Análise: Ilona Becskeházy F. de Sousa

CONSULTORA EM EDUCAÇÃO, O Estado de S.Paulo

04 Dezembro 2012 | 02h03

Recentemente, a presidente Dilma Rousseff fez um discurso em prol da igualdade de oportunidades de aprendizagem, o que poderia significar um estímulo para queimarmos etapas e quebrarmos paradigmas. Mas ela não foi específica em seu plano nem em suas ações. Mais um soluço discursivo? Vejamos...

Igualdade de oportunidades de aprendizado é um conceito teórico que pressupõe a existência de políticas públicas constituídas por altas expectativas de aprendizado, mesmo para alunos pobres; por currículos com padrões muito bem definidos, que reflitam as altas expectativas; pelo monitoramento do desenrolar do currículo nas salas de aula e nas cabeças dos alunos, com avaliações padronizadas e alinhadas com o currículo; pela garantia de salas de aula apropriadas para o ensino, com infraestrutura física e didática compatível com as altas expectativas; e por profissionais da educação com competência técnica e altos padrões éticos.

Sabemos que o Brasil está a anos-luz dessa estrutura de políticas educacionais, porque está preso em uma armadilha de má qualidade, sem disposição clara para desarmá-la.

A arapuca institucionalizada, que também afeta a elite, começa com um ensino básico sem padrões de qualidade definidos, que produz egressos semianalfabetos, que vão para uma formação docente inócua e descolada das necessidades pedagógicas do País, perpetuada por uma pós-graduação desatualizada e protegida por uma regulação setorial medíocre e politizada que, por sua vez, impede a melhoria de qualidade da educação básica.
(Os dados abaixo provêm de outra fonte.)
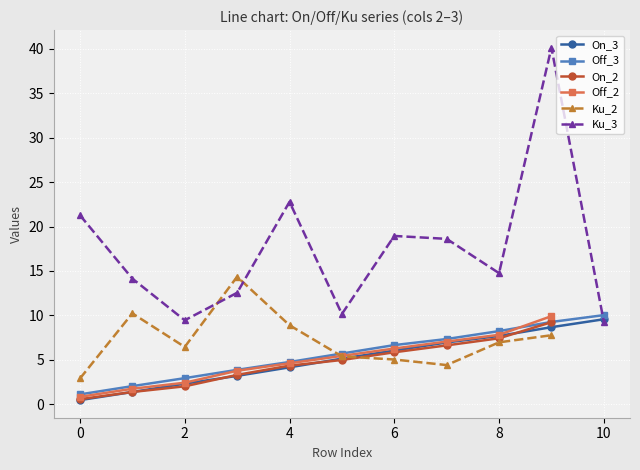

How many times do Ku_3 and Off_3 cross each other?

1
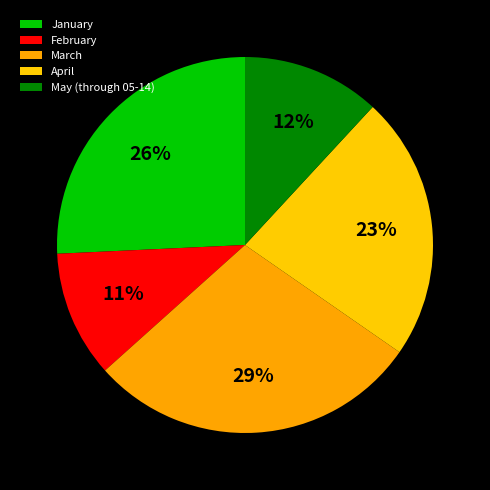

To the nearest percent, what percentage of the pie is February?

11%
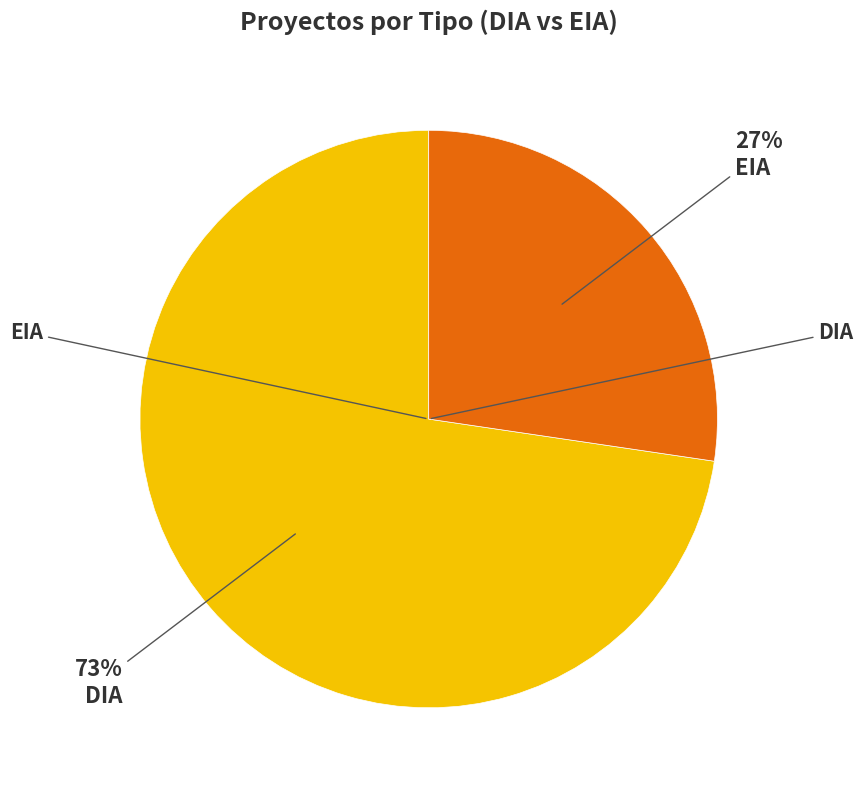

Is there any slice that represents more than half of the pie?

Yes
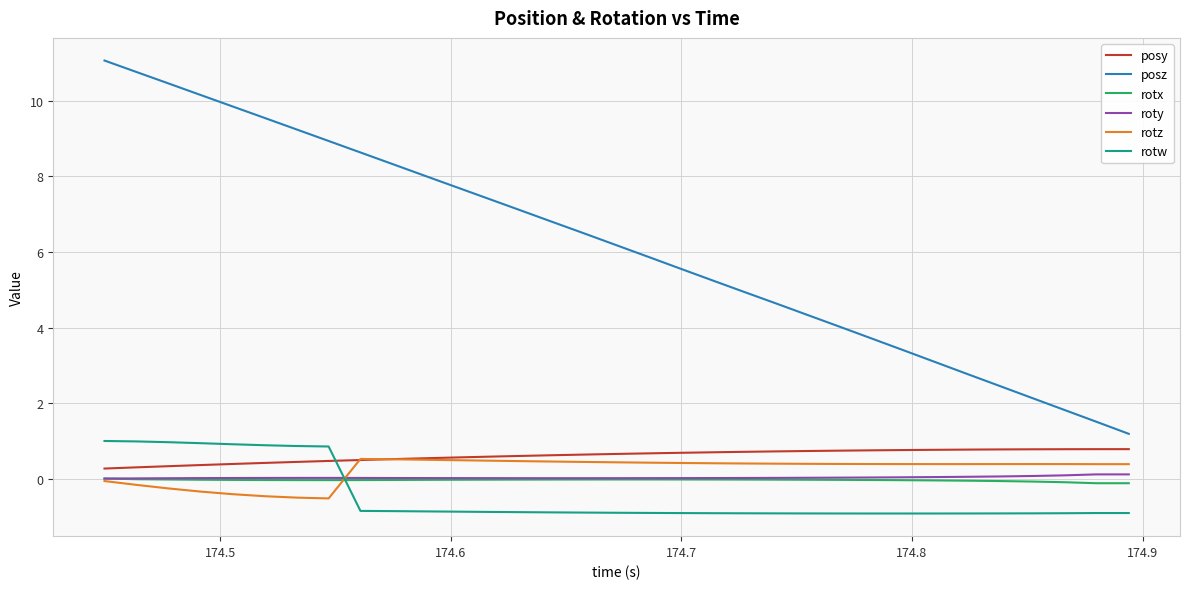

Which series has the widest spread of values?

posz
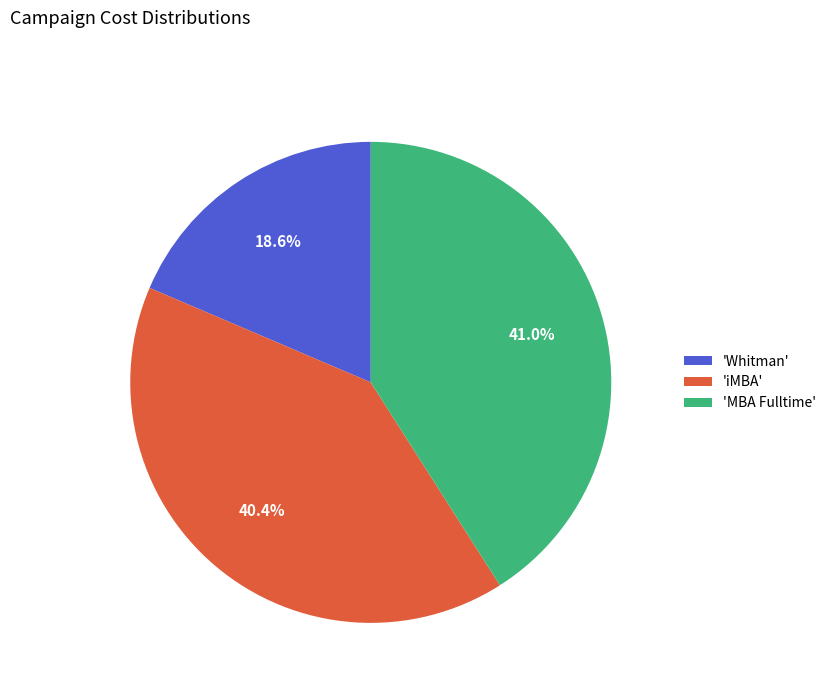

Which category has the biggest portion of the pie?

'MBA Fulltime'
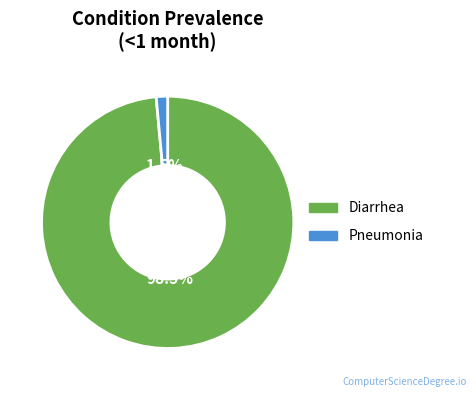

Rank the categories by value from highest to lowest.

Diarrhea, Pneumonia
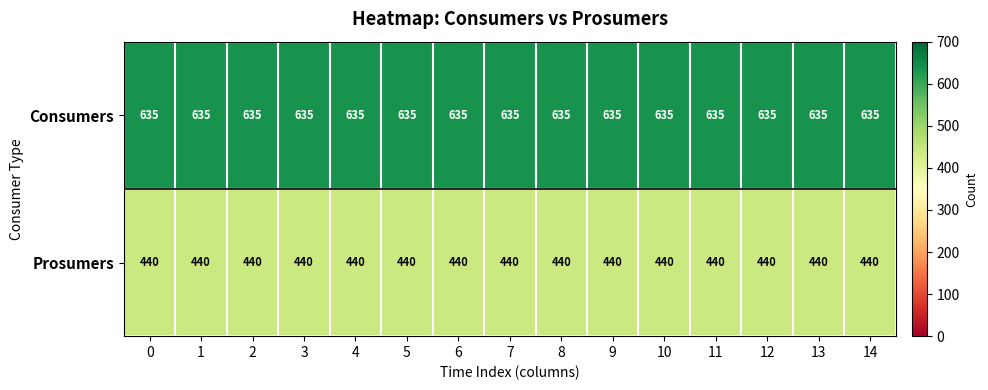

The Consumers series shows 1023 at 1. True or false?

False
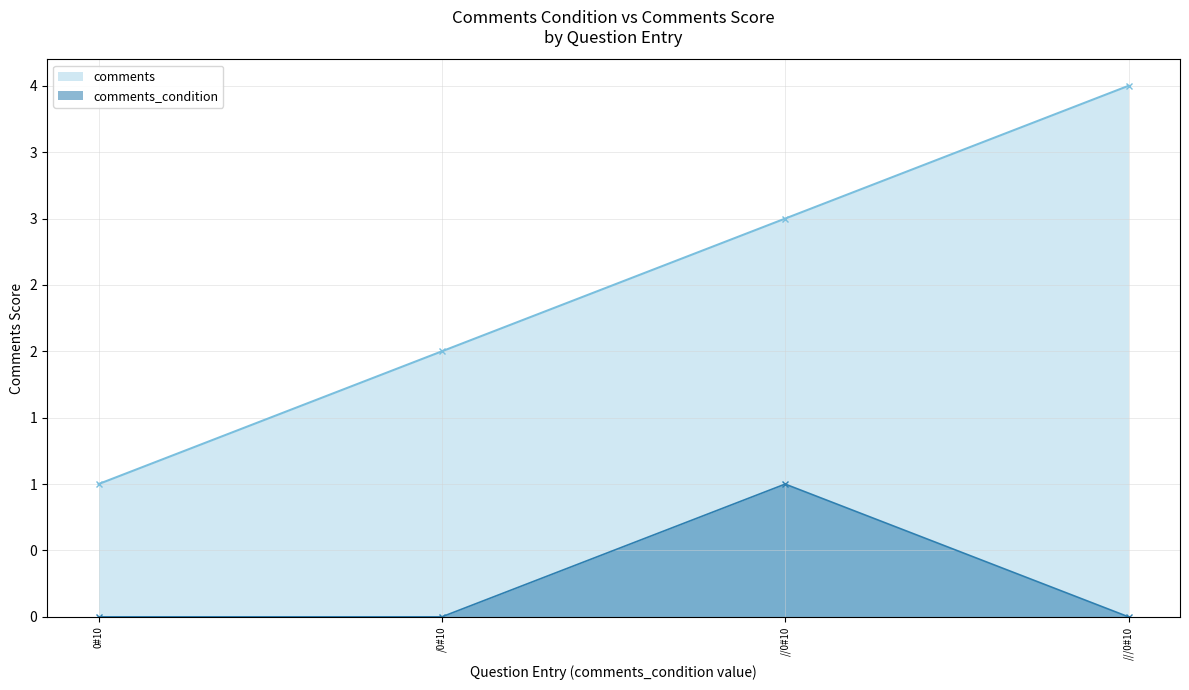

How many data points does each series have?

4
Viradas de jogo e mudanças radicais de rumo exigem coragem para estabelecer objetivos ambiciosos, uma clara visão de onde se quer chegar para, então, poder ser compartilhada com os envolvidos, capacidade de comunicar e de mobilizar pessoas na direção certa, competência técnica e recursos para pôr de pé os processos necessários e muita energia para enfrentar os obstáculos.

Precisamos urgentemente de lideranças educacionais que reúnam essas qualidades. Vivemos sob um embate de ideologias que empobrece e radicaliza posições e ainda não conseguimos chegar a soluções de consenso. Antes, somos engolidos por diferentes grupos que não estão dispostos a ceder seu pedacinho de hoje em nome do amanhã.

O futuro educacional brilhante do Brasil pode estar nas mãos de Dilma e de seu ministro da Educação. Mas eles ainda não apresentaram um plano estruturado que revele a visão de longo prazo. Então, que ao menos consigamos nos unir para perguntar: presidente Dilma, qual é o seu plano para finalmente priorizar a excelência e a equidade da educação básica? Qual o tamanho da sua ambição para os alunos brasileiros?